**Instruction A**
Summarize the review below in two sentences.
-- BEGIN Passage shown --
The great Alan Garner, Susan Cooper and others established a wonderful tradition of children’s literature that taps richly into the magical landscape of our British Isles. That is to say, not only the power of the landscape itself, but also the myths and legends of its ancient roots. Even without a belief in magic as such, there is a potency still in stone circles, ancient barrows and the like, because these things seem to represent an awareness of the earth, the sky and the seasons that still has much to say to us today, or perhaps ought to have. Whether consciously or subliminally, these things give a novel a deep resonance with our very identity, our origins and our essence as human beings. They can also provide powerful metaphors for events and issues in our modern world.

This tradition has, thankfully, been continued by many other fine authors since, although it has faded in and out of prominence at different times. A few years back Bone Jack by Sara Crowe dipped very impressively into this area and, more recently, two outstanding fantasy sequences, Celine Kiernan’s Wild Magic trilogy and Catherine Doyle’s Storm Keeper trilogy, have drawn effectively, if rather more fancifully, on Irish lands and legend. However, it is a while now since I discovered  a book that has so successfully blended a relevant, contemporary story with the post-Garner tradition as does Lu Hersey’s new Broken Ground.

Rich ground

Of its precedents, what this new book puts me most in mind of is Alan Garner’s The Owl Service. Though no less thoughtful, Lu Hersey’s style is far more explicit, more accessible than Alan Garner’s very densely packed, concentrated writing, and her setting and themes are quite distinct. However, the parallels lie in the exploration of intense relationships between a trio of teenage protagonists and their families, worked out against, and through, a background of particular landscape and its ancient myths. In this case, her setting is an only thinly veiled version of the area around Silbury Hill in Wiltshire.

Lu Hersey’s trio of troubled youngsters centre on  the novels’s narrator, Arlo, whose family have lost their long-standing ownership of the local farm and its land, following the suicide of his father. Warm-hearted and sensible Jaz, the friend Arlo is very attracted to, is a girl of African heritage, only recently returned to this area of England. The third of the triangle is Hayden, son of the violent and abusive Phelps, the new owner of the land. Although his involvement in events is more peripheral, the author cleverly also includes a fourth young character, Clay, whose pragmatism and good-humoured bluntness are often brought in as a foil, thankfully defusing some of the intensity of interaction between the others.
-- END Passage shown --
-- BEGIN Data to use --
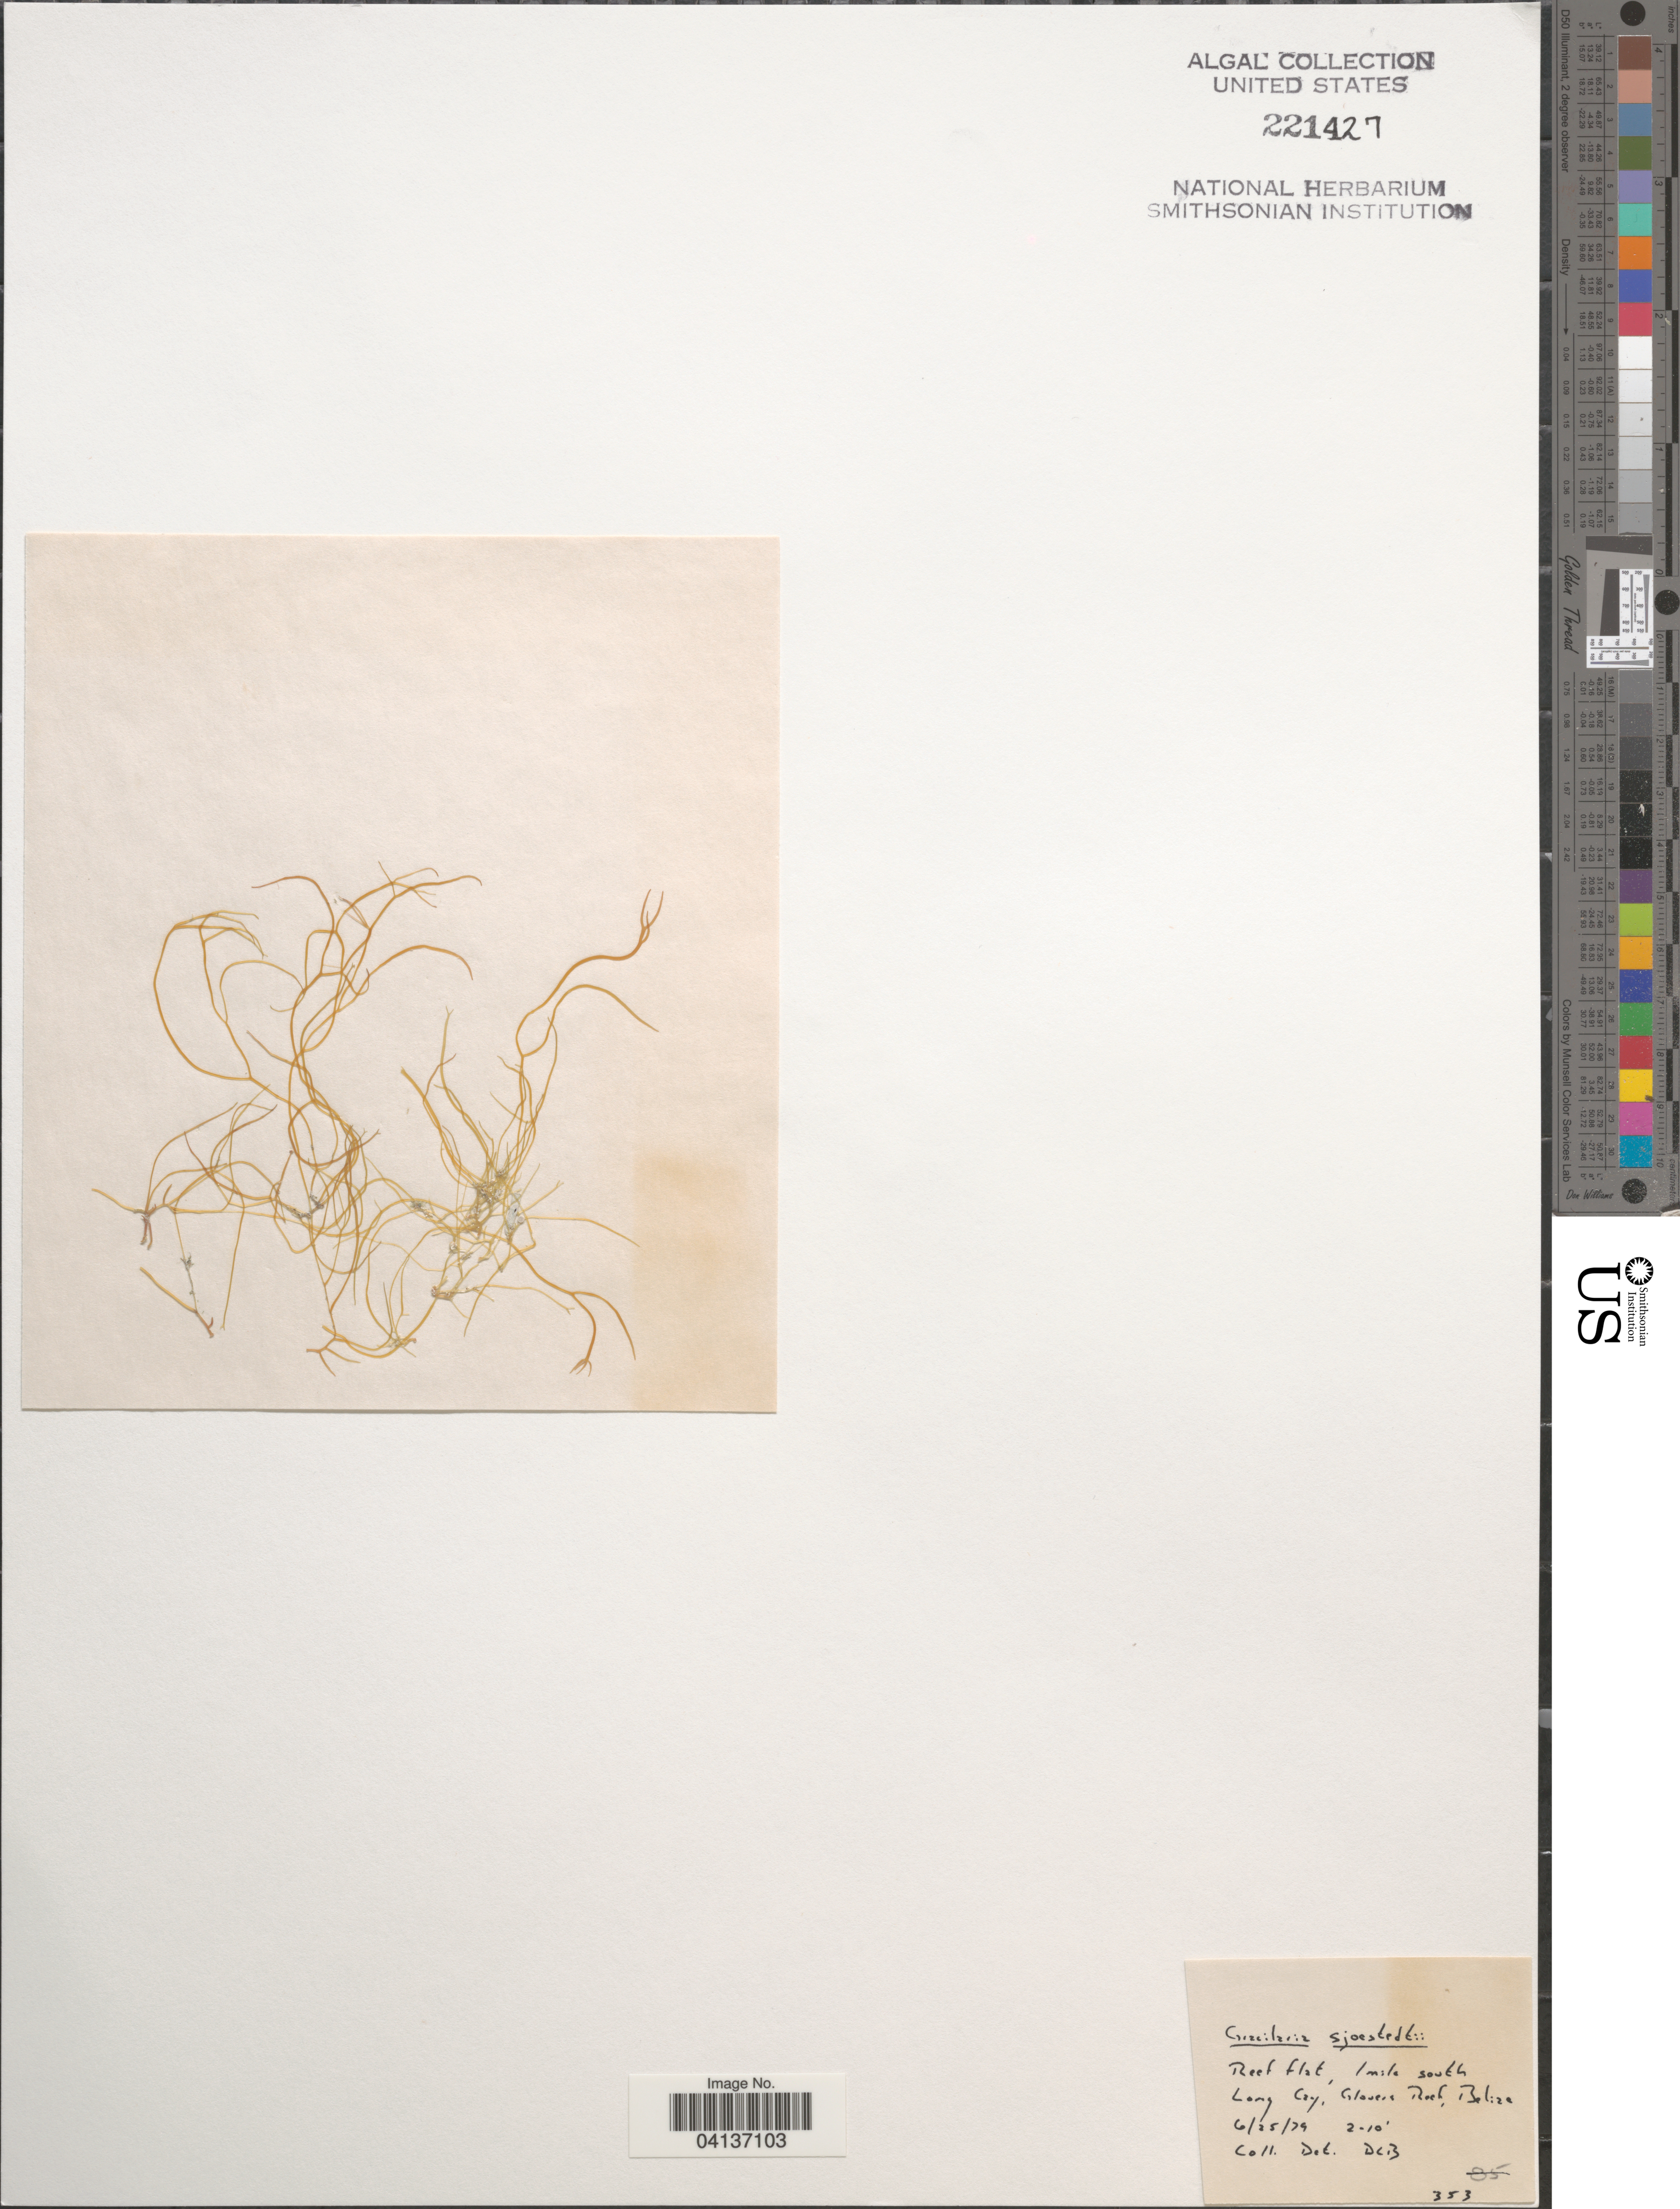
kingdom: Plantae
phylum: Rhodophyta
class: Florideophyceae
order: Gracilariales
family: Gracilariaceae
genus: Gracilariopsis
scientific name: Gracilariopsis andersonii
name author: (Grunow) E.Y. Dawson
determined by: Algae name updating Project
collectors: D. L. B.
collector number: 353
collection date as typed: Transcribed d/m/y: 25/6/79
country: Belize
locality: Reef flat, 1 mile south Long Cay, Glovers Reef.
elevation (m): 1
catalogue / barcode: US 221427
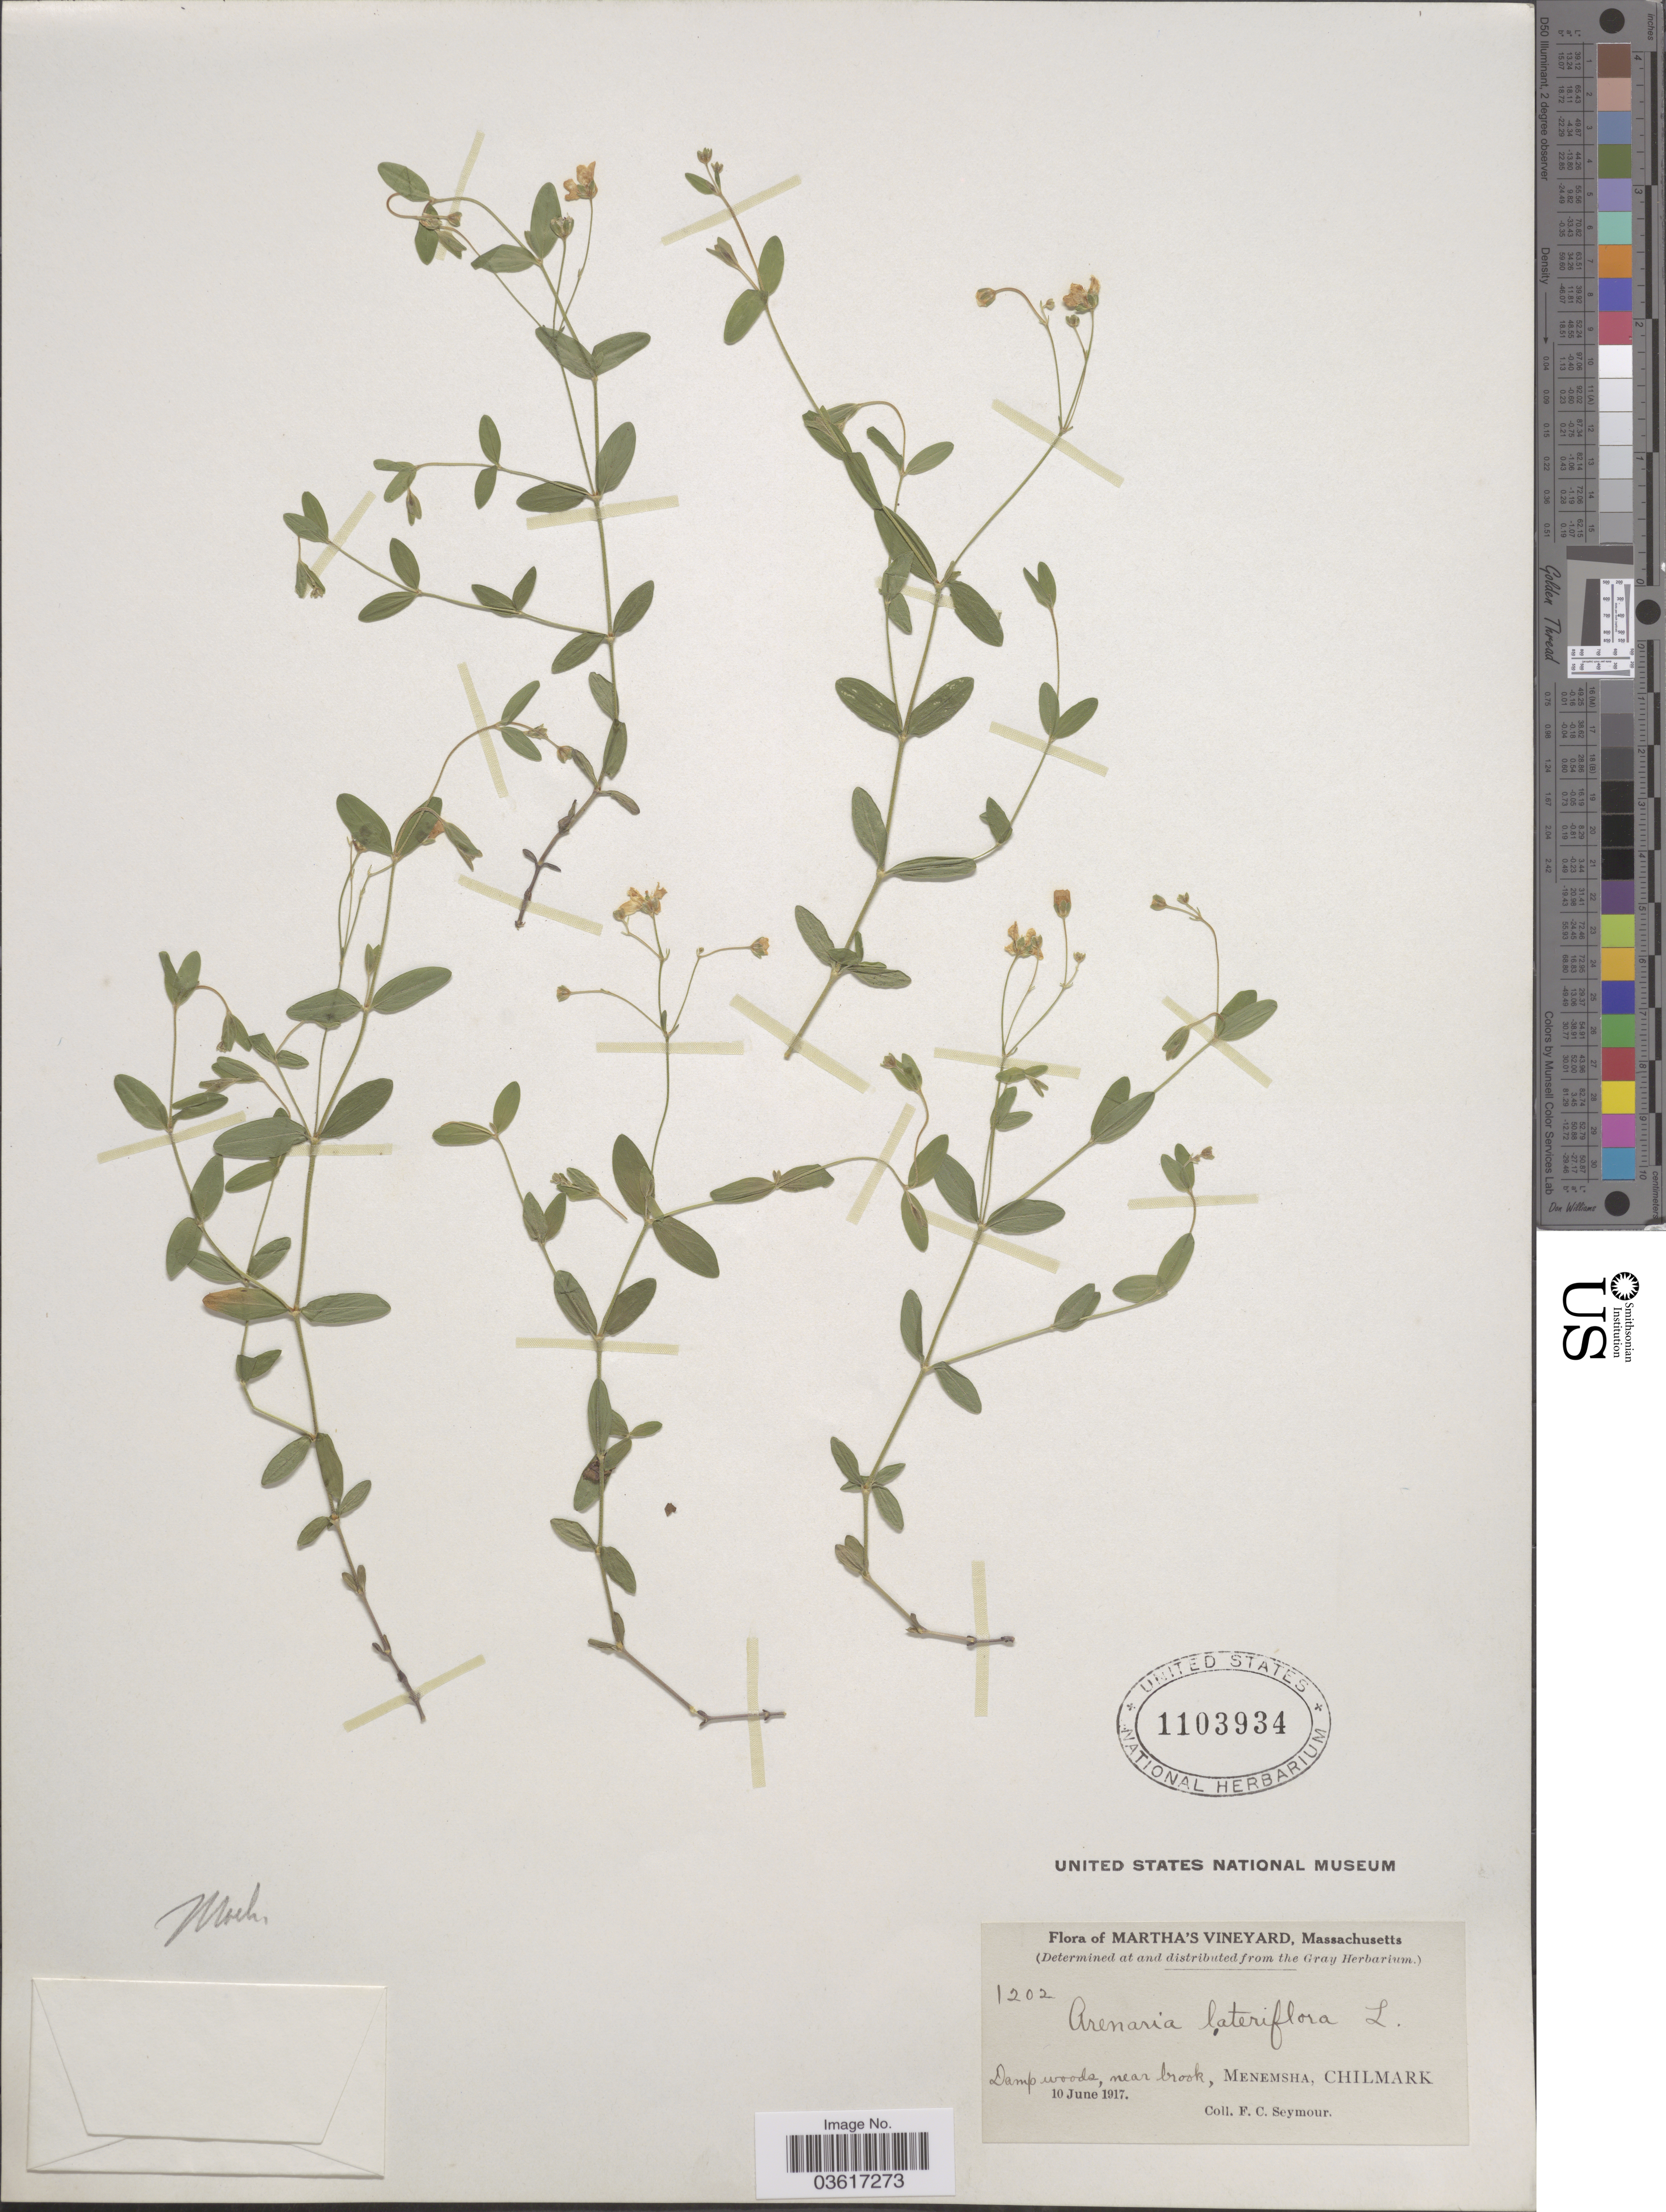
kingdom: Plantae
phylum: Tracheophyta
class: Magnoliopsida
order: Caryophyllales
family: Caryophyllaceae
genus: Moehringia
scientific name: Moehringia lateriflora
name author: (L.) Fenzl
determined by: Strong, Mark T., (BOT), Smithsonian Institution - National Museum of Natural History (UNITED STATES)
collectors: F. C. Seymour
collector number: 1202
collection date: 1917-06-10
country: United States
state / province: Massachusetts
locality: Martha's Vineyard. Menemsha, Chilmark.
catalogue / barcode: US 1103934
-- END Data to use --
**Instruction B**
Format the plant-sheet rows above as a two-column CSV with the headers field and value, giving one line to each field with its name and its entry, each in a single quoted field with line breaks turned into spaces. Leave the pictures out.

**Task response A**
The review places Lu Hersey's Broken Ground in a tradition of British children's literature, established by Alan Garner, Susan Cooper and others, that draws on the magical landscape of the British Isles and its ancient myths and legends. It compares the book most closely to Garner's The Owl Service, since both explore intense relationships among a trio of teenage protagonists and their families against a particular landscape and its myths, here a thinly veiled version of the area around Silbury Hill in Wiltshire.

**Task response B**
field,value
"kingdom:","Plantae"
"phylum:","Rhodophyta"
"class:","Florideophyceae"
"order:","Gracilariales"
"family:","Gracilariaceae"
"genus:","Gracilariopsis"
"scientific name:","Gracilariopsis andersonii"
"name author:","(Grunow) E.Y. Dawson"
"determined by:","Algae name updating Project"
"collectors:","D. L. B."
"collector number:","353"
"collection date as typed:","Transcribed d/m/y: 25/6/79"
"country:","Belize"
"locality:","Reef flat, 1 mile south Long Cay, Glovers Reef."
"elevation (m):","1"
"catalogue / barcode:","US 221427"
"kingdom:","Plantae"
"phylum:","Tracheophyta"
"class:","Magnoliopsida"
"order:","Caryophyllales"
"family:","Caryophyllaceae"
"genus:","Moehringia"
"scientific name:","Moehringia lateriflora"
"name author:","(L.) Fenzl"
"determined by:","Strong, Mark T., (BOT), Smithsonian Institution - National Museum of Natural History (UNITED STATES)"
"collectors:","F. C. Seymour"
"collector number:","1202"
"collection date:","1917-06-10"
"country:","United States"
"state / province:","Massachusetts"
"locality:","Martha's Vineyard. Menemsha, Chilmark."
"catalogue / barcode:","US 1103934"